Serum and cerebrospinal fluid nitrite and nitrate levels in relapsing-remitting and secondary progressive multiple sclerosis patients

• Published in: Clinical neurology and neurosurgery Vol. 103; no. 4; pp. 206 - 211
• Main Authors: Yuceyar, Nur, Taşkiran, Dilek, Sağduyu, Ayşe
• Format: Journal Article
• Language: English
• Published: Amsterdam Elsevier B.V 01.12.2001; Elsevier Science
• Subjects: Adolescent; Adult; Biological and medical sciences; Biomarkers - blood; Biomarkers - cerebrospinal fluid; Brain - pathology; Case-Control Studies; Cerebrospinal fluid; Female; Humans; Magnetic Resonance Imaging; Male; Medical sciences; Middle Aged; Multiple sclerosis; Multiple sclerosis and variants. Guillain barré syndrome and other inflammatory polyneuropathies. Leukoencephalitis; Multiple Sclerosis, Chronic Progressive - blood; Multiple Sclerosis, Chronic Progressive - cerebrospinal fluid; Multiple Sclerosis, Chronic Progressive - metabolism; Multiple Sclerosis, Chronic Progressive - pathology; Multiple Sclerosis, Relapsing-Remitting - blood; Multiple Sclerosis, Relapsing-Remitting - cerebrospinal fluid; Multiple Sclerosis, Relapsing-Remitting - metabolism; Multiple Sclerosis, Relapsing-Remitting - pathology; Neurology; Nitrates - blood; Nitrates - cerebrospinal fluid; Nitric oxide; Nitrites - blood; Nitrites - cerebrospinal fluid; Peripheral blood; Relapsing remitting course; Secondary progressive course; Severity of Illness Index; Secondary progressive course; Multiple sclerosis; Cerebrospinal fluid; Nitric oxide; Relapsing remitting course; Peripheral blood; Human; Nervous system diseases; Pathogenesis; Nitrites; Clinical form; Nitrates; Inflammatory disease; Clinical stage; Central nervous system disease; Adult; Serum; Comparative study
• ISSN: 0303-8467; 1872-6968
• DOI: 10.1016/S0303-8467(01)00144-5

Nitric oxide (NO) has been implicated in immune mediated cellular cytotoxicity and inflammatory processes including multiple sclerosis (MS).

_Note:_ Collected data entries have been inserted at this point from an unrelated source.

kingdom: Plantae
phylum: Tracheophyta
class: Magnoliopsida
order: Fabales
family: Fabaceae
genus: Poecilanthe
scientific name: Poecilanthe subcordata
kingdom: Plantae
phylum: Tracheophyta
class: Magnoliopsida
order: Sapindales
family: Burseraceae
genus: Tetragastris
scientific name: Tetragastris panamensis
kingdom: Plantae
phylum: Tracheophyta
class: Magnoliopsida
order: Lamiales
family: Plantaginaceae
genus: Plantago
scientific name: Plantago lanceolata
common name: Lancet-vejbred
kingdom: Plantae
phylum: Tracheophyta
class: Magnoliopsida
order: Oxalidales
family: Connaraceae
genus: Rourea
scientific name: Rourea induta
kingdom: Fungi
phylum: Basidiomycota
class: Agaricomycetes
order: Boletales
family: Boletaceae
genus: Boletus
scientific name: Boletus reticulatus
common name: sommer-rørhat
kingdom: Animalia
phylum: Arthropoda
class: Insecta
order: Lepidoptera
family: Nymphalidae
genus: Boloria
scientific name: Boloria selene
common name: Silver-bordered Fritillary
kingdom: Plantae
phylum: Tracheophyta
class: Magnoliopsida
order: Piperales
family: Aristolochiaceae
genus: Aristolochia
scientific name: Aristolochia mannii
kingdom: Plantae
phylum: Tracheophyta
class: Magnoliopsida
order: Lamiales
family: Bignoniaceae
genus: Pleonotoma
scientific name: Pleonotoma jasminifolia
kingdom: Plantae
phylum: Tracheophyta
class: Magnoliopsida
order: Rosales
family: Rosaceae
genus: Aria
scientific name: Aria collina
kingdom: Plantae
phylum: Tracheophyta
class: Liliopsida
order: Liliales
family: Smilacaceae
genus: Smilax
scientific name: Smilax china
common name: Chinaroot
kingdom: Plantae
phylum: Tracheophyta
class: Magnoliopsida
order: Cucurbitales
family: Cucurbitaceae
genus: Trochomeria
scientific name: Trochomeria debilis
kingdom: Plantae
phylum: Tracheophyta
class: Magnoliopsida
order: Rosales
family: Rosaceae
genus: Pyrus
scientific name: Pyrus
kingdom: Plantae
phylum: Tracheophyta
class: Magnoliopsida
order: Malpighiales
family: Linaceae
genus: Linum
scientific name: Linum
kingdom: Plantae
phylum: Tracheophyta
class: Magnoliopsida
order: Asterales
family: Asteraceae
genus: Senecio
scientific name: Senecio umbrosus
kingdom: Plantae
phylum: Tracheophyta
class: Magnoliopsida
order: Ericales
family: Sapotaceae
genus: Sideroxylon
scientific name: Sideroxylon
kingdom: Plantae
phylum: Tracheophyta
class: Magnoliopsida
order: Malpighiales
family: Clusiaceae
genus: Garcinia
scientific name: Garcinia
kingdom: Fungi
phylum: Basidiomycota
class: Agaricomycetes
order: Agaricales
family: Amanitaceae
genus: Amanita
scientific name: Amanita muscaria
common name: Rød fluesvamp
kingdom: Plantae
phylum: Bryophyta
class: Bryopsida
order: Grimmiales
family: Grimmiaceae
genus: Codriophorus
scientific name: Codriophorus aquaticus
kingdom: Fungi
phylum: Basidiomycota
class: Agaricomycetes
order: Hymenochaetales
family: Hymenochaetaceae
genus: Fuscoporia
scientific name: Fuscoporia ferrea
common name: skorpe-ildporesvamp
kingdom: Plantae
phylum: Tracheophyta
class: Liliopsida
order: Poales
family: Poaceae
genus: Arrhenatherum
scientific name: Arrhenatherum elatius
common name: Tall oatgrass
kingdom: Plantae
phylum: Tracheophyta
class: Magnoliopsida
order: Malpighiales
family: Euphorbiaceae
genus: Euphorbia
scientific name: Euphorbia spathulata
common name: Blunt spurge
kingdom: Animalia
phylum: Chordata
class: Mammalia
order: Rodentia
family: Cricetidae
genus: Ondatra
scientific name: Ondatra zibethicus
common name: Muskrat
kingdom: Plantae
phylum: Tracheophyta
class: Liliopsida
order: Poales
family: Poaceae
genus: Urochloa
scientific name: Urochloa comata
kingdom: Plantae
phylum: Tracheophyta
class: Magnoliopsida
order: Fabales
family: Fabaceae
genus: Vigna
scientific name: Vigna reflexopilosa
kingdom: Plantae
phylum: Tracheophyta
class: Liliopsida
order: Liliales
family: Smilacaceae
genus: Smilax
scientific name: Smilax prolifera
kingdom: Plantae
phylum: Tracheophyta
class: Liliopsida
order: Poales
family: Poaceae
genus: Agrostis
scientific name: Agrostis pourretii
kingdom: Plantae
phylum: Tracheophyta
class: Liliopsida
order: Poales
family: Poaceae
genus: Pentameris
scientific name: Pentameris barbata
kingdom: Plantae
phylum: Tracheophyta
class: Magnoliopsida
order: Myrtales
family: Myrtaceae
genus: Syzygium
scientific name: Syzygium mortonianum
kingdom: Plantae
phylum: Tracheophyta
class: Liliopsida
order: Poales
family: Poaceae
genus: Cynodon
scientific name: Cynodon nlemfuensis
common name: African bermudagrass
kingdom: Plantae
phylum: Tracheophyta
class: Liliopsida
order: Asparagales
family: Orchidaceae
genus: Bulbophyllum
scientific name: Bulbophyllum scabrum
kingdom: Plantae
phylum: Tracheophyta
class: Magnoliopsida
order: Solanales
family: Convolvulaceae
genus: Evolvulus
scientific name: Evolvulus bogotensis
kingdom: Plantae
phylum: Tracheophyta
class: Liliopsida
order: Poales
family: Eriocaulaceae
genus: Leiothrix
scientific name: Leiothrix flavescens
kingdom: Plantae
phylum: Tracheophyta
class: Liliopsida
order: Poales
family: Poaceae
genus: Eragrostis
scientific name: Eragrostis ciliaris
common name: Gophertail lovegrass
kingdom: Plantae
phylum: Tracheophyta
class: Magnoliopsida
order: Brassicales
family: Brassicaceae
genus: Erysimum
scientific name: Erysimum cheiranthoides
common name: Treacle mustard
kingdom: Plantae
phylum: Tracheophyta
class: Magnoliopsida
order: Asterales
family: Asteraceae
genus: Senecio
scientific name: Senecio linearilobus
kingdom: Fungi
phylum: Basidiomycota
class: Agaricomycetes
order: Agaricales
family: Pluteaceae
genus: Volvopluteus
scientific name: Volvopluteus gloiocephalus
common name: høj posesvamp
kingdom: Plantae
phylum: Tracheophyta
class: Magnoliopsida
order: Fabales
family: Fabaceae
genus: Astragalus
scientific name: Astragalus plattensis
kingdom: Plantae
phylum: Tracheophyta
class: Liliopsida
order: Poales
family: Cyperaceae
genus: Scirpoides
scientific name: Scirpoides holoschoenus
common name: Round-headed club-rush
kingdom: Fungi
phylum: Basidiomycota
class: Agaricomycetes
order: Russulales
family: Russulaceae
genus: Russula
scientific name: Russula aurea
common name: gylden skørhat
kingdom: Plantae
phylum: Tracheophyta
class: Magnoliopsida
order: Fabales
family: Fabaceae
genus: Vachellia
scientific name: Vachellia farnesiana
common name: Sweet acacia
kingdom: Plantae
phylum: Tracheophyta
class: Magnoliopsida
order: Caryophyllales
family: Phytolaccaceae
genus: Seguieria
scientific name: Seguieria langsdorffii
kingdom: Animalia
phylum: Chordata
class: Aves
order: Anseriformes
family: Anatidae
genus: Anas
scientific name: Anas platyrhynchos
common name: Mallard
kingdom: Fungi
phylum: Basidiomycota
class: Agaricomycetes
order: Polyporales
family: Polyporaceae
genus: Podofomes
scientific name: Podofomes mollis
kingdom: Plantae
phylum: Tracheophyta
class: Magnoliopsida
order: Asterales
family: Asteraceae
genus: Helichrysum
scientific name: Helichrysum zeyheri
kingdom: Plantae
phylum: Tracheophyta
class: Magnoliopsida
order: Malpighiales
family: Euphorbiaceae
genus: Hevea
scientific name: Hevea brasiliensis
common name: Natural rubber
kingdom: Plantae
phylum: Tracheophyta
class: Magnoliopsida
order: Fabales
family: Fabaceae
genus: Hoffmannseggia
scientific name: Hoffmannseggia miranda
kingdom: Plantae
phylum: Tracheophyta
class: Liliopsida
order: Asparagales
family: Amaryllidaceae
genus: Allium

We aimed to assess NO production in MS patients and to delineate its involvement in different stages. The stable end-products of NO; nitrite(NO 2 −) and nitrate(NO 3 −) were analysed both in serum and CSF (cerebrospinal fluid) of patients with MS and non-inflammatory neurological diseases. Nitrite levels were quantified by calorimetric assay based on the Griess reaction. Nitrate levels were examined spectrophotometrically. MS patients exhibited significantly increased serum and CSF levels of NO 2 −+NO 3 − compared with the control subjects. CSF NO 2 −+NO 3 − levels were raised significantly in MS patients with both relapsing remitting (RR) and secondary progressive (SP) course. There was no significant difference between RR and SP MS patients with regard to NO metabolites. No significant correlation was found between NO metabolites and disability score, disease progression index, MRI (magnetic resonance imaging) activity and development of cortical atrophy on MRI. This study provides further evidence for excessive NO production both in CSF and peripheral blood of MS patients. Excessive CSF NO 2 −+NO 3 − levels being more increased than the levels in sera supports pathological inflammatory process within CNS (central nervous system) in both stages of MS. Another implication for the role of NO and INOS inhibitors in the treatment of MS patients with both RR and SP courses was also suggested.